[Task objective] What should be copied is the stretch of entries below from the line with "QPass fast track service" up to and including the line with "have an impact", exactly and without images.

------------

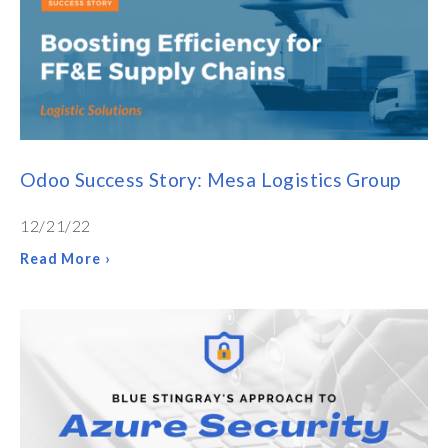
Odoo Success Story: Mesa Logistics Group
12/21/22
Read More ›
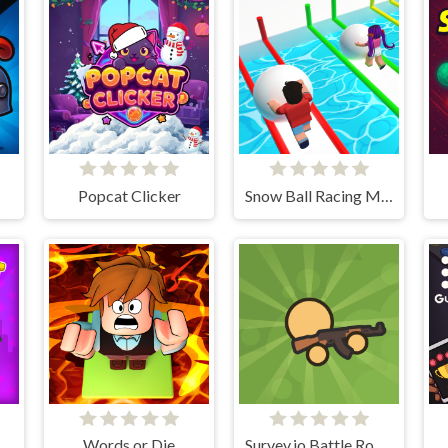
Popcat Clicker
Snow Ball Racing Mutliplayer
Words or Die
Survev.io Battle Royale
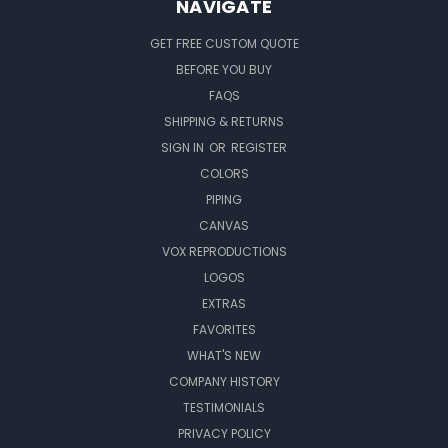
NAVIGATE
GET FREE CUSTOM QUOTE
BEFORE YOU BUY
FAQS
SHIPPING & RETURNS
SIGN IN
OR
REGISTER
COLORS
PIPING
CANVAS
VOX REPRODUCTIONS
LOGOS
EXTRAS
FAVORITES
WHAT'S NEW
COMPANY HISTORY
TESTIMONIALS
PRIVACY POLICY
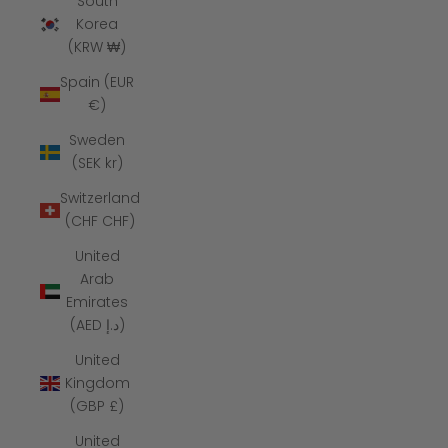
South
Korea
(KRW ₩)
Spain (EUR
€)
Sweden
(SEK kr)
Switzerland
(CHF CHF)
United
Arab
Emirates
(AED د.إ)
United
Kingdom
(GBP £)
United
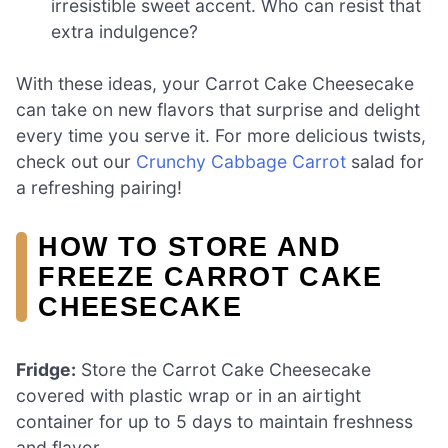
irresistible sweet accent. Who can resist that
extra indulgence?
With these ideas, your Carrot Cake Cheesecake
can take on new flavors that surprise and delight
every time you serve it. For more delicious twists,
check out our
Crunchy Cabbage Carrot
salad for
a refreshing pairing!
HOW TO STORE AND
FREEZE CARROT CAKE
CHEESECAKE
Fridge:
Store the Carrot Cake Cheesecake
covered with plastic wrap or in an airtight
container for up to 5 days to maintain freshness
and flavor.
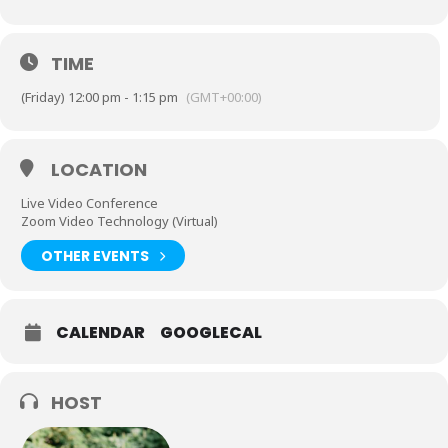
TIME
(Friday) 12:00 pm - 1:15 pm
(GMT+00:00)
LOCATION
Live Video Conference
Zoom Video Technology (Virtual)
OTHER EVENTS
CALENDAR
GOOGLECAL
HOST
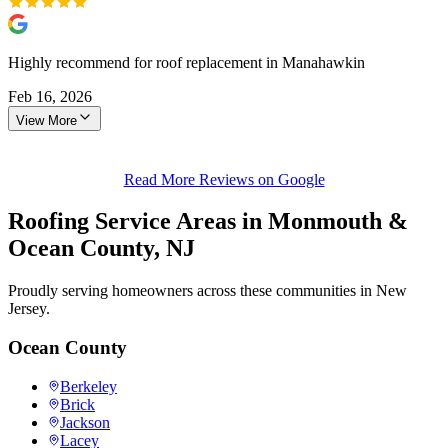
Highly recommend for roof replacement in Manahawkin
Feb 16, 2026
View More
Read More Reviews on Google
Roofing Service Areas in Monmouth &
Ocean County, NJ
Proudly serving homeowners across these communities in New
Jersey.
Ocean County
Berkeley
Brick
Jackson
Lacey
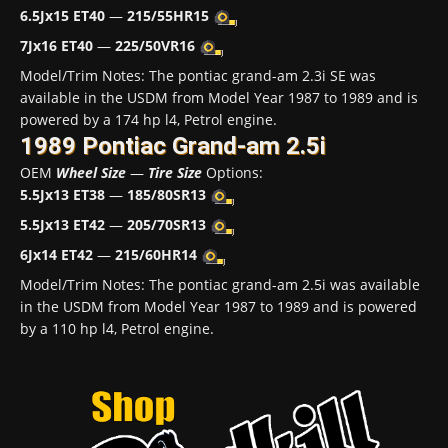
6.5Jx15 ET40
—
215/55HR15
7Jx16 ET40
—
225/50VR16
Model/Trim Notes: The pontiac grand-am 2.3i SE was
available in the USDM from Model Year 1987 to 1989 and is
powered by a 174 hp l4, Petrol engine.
1989 Pontiac Grand-am 2.5i
OEM
Wheel Size
—
Tire Size
Options:
5.5Jx13 ET38
—
185/80SR13
5.5Jx13 ET42
—
205/70SR13
6Jx14 ET42
—
215/60HR14
Model/Trim Notes: The pontiac grand-am 2.5i was available
in the USDM from Model Year 1987 to 1989 and is powered
by a 110 hp l4, Petrol engine.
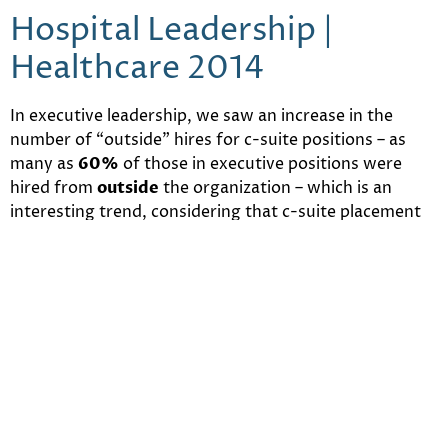
Hospital Leadership |
Healthcare 2014
In executive leadership, we saw an increase in the
number of “outside” hires for c-suite positions – as
many as
60%
of those in executive positions were
hired from
outside
the organization – which is an
interesting trend, considering that c-suite placement
is
up 37%
from the previous year. Perhaps if all the
local talent has been tapped for these positions,
hospitals have
needed
to look elsewhere.
Still Not Enough PCPs |
Healthcare 2014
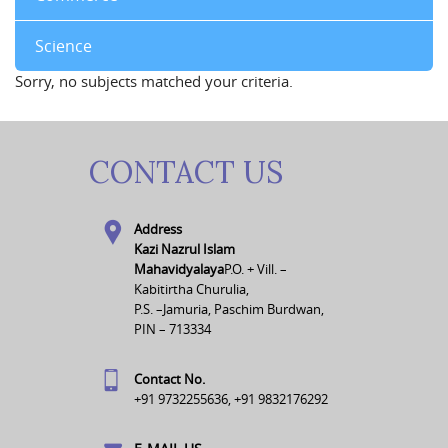
Science
Sorry, no subjects matched your criteria.
CONTACT US
Address
Kazi Nazrul Islam
Mahavidyalaya
P.O. + Vill. –
Kabitirtha Churulia,
P.S. –Jamuria, Paschim Burdwan,
PIN – 713334
Contact No.
+91 9732255636, +91 9832176292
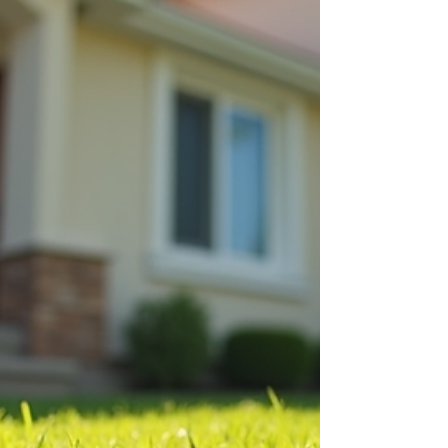
of self-managing rental property, the trade-off
between time and profit, and when hiring a
property manager makes sense. Hi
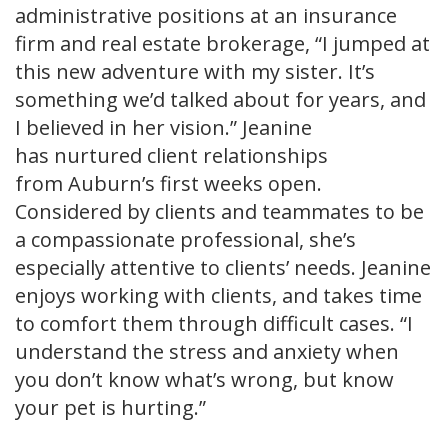
administrative positions at an insurance
firm and real estate brokerage, “I jumped at
this new adventure with my sister. It’s
something we’d talked about for years, and
I believed in her vision.” Jeanine
has nurtured client relationships
from Auburn’s first weeks open.
Considered by clients and teammates to be
a compassionate professional, she’s
especially attentive to clients’ needs. Jeanine
enjoys working with clients, and takes time
to comfort them through difficult cases. “I
understand the stress and anxiety when
you don’t know what’s wrong, but know
your pet is hurting.”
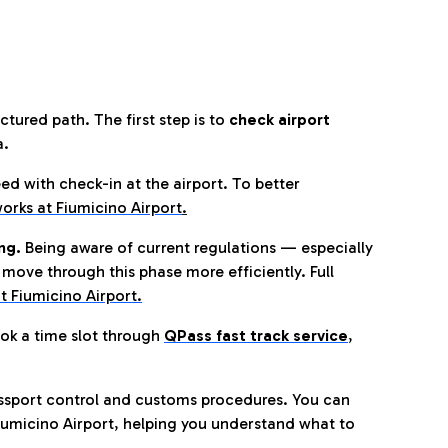
tured path. The first step is to
check airport
a.
eed with check-in at the airport. To better
orks at Fiumicino Airport
.
ng.
Being aware of current regulations — especially
move through this phase more efficiently. Full
t Fiumicino Airport.
ok a time slot through
QPass fast track service
,
ssport control and customs procedures. You can
umicino Airport, helping you understand what to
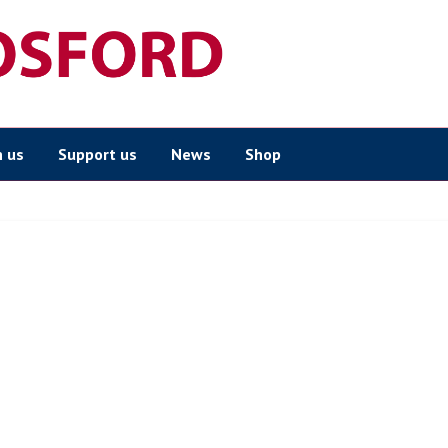
n us
Support us
News
Shop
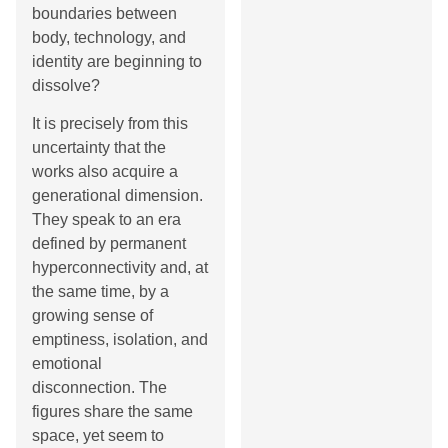
boundaries between
body, technology, and
identity are beginning to
dissolve?
It is precisely from this
uncertainty that the
works also acquire a
generational dimension.
They speak to an era
defined by permanent
hyperconnectivity and, at
the same time, by a
growing sense of
emptiness, isolation, and
emotional
disconnection. The
figures share the same
space, yet seem to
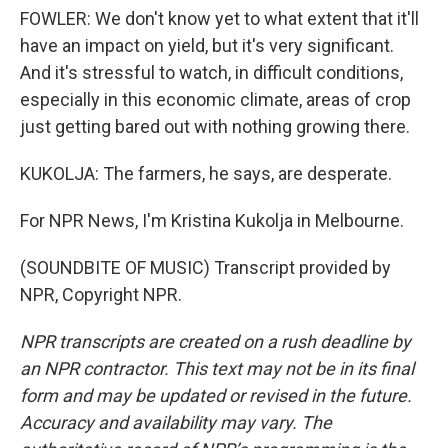
FOWLER: We don't know yet to what extent that it'll
have an impact on yield, but it's very significant.
And it's stressful to watch, in difficult conditions,
especially in this economic climate, areas of crop
just getting bared out with nothing growing there.
KUKOLJA: The farmers, he says, are desperate.
For NPR News, I'm Kristina Kukolja in Melbourne.
(SOUNDBITE OF MUSIC) Transcript provided by
NPR, Copyright NPR.
NPR transcripts are created on a rush deadline by
an NPR contractor. This text may not be in its final
form and may be updated or revised in the future.
Accuracy and availability may vary. The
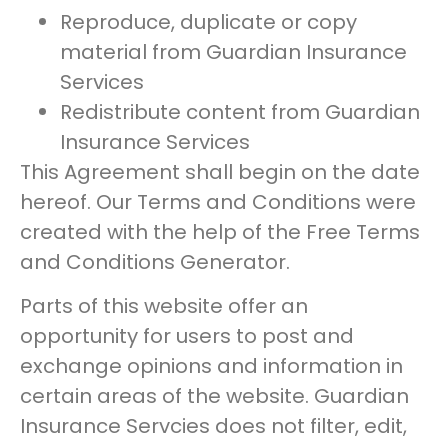
Reproduce, duplicate or copy
material from Guardian Insurance
Services
Redistribute content from Guardian
Insurance Services
This Agreement shall begin on the date
hereof. Our Terms and Conditions were
created with the help of the Free Terms
and Conditions Generator.
Parts of this website offer an
opportunity for users to post and
exchange opinions and information in
certain areas of the website. Guardian
Insurance Servcies does not filter, edit,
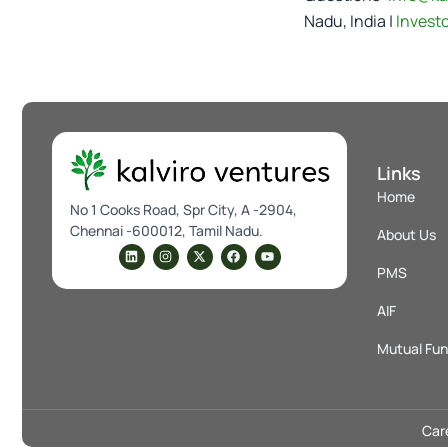
Nadu, India |
Invest
Links
Home
No 1 Cooks Road, Spr City, A -2904,
Chennai -600012, Tamil Nadu.
About Us
L
I
X
F
Y
i
n
-
a
o
PMS
n
s
t
c
u
k
t
w
e
t
e
a
i
b
u
AIF
d
g
t
o
b
i
r
t
o
e
n
a
e
k
Mutual Fu
m
r
Car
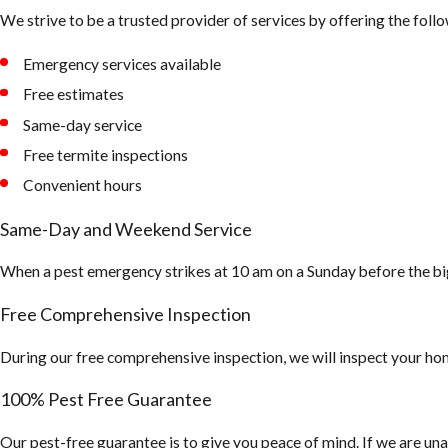
We strive to be a trusted provider of services by offering the follo
Emergency services available
Free estimates
Same-day service
Free termite inspections
Convenient hours
Same-Day and Weekend Service
When a pest emergency strikes at 10 am on a Sunday before the bi
Free Comprehensive Inspection
During our free comprehensive inspection, we will inspect your hom
100% Pest Free Guarantee
Our pest-free guarantee is to give you peace of mind. If we are una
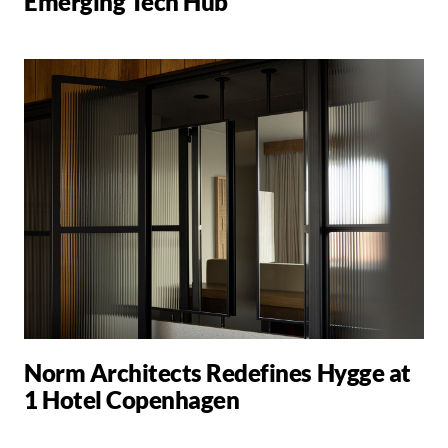
Emerging Tech Hub
Norm Architects Redefines Hygge at
1 Hotel Copenhagen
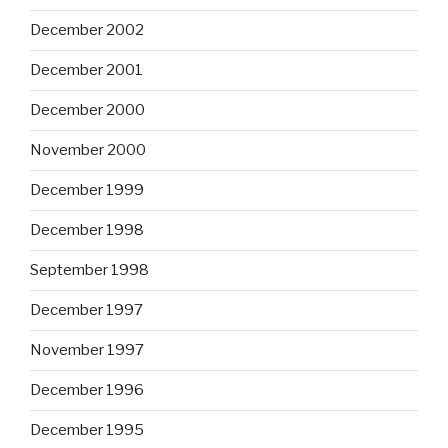
December 2002
December 2001
December 2000
November 2000
December 1999
December 1998
September 1998
December 1997
November 1997
December 1996
December 1995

------------

[Final answer]
QPass fast track service
,
ssport control and customs procedures. You can
umicino Airport, helping you understand what to
n us
Support us
News
Shop
boundaries between
body, technology, and
identity are beginning to
dissolve?
It is precisely from this
uncertainty that the
works also acquire a
generational dimension.
They speak to an era
defined by permanent
hyperconnectivity and, at
the same time, by a
growing sense of
emptiness, isolation, and
emotional
disconnection. The
figures share the same
space, yet seem to
FOWLER: We don't know yet to what extent that it'll
have an impact on yield, but it's very significant.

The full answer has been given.